*** RECORDED INFORMATION ***

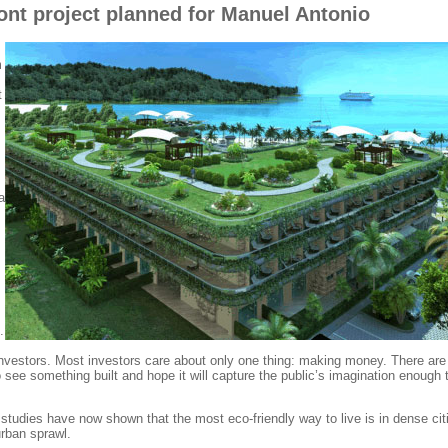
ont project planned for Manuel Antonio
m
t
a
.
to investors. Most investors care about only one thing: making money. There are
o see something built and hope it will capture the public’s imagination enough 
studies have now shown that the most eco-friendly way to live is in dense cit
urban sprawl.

***
*** RECORDED INFORMATION ***

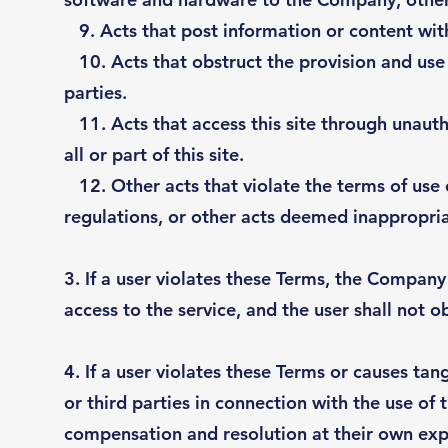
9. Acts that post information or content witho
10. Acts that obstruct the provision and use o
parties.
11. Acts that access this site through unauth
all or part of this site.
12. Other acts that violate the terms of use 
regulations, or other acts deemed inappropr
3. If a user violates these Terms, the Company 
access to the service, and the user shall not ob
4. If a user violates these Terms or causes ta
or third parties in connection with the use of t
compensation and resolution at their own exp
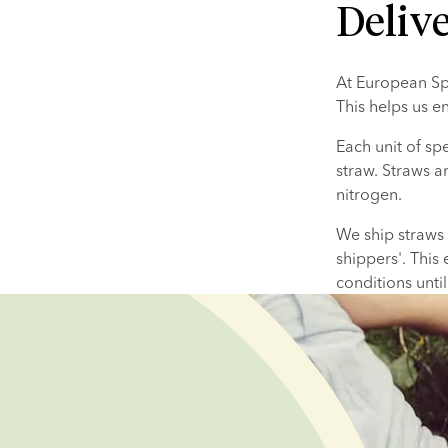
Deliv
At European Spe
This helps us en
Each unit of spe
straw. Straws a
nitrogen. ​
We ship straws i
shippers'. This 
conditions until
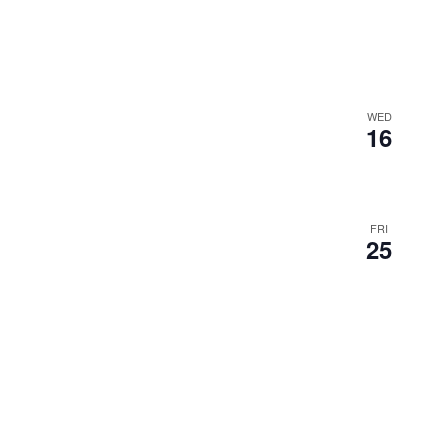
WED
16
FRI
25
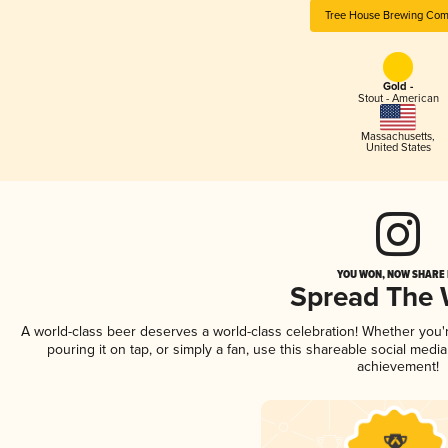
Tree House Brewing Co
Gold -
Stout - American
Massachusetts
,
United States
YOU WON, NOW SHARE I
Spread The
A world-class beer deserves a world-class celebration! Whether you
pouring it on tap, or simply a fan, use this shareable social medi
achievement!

***

Reproduce everything from the line containing "ont project planned for Manuel Antonio" down to the line containing "urban sprawl.", switching "investors" to "developers" wherever it occurs and leaving all else untouched. Return only those lines.

ont project planned for Manuel Antonio
m
t
a
.
to developers. Most developers care about only one thing: making money. There are
o see something built and hope it will capture the public’s imagination enough 
studies have now shown that the most eco-friendly way to live is in dense cit
urban sprawl.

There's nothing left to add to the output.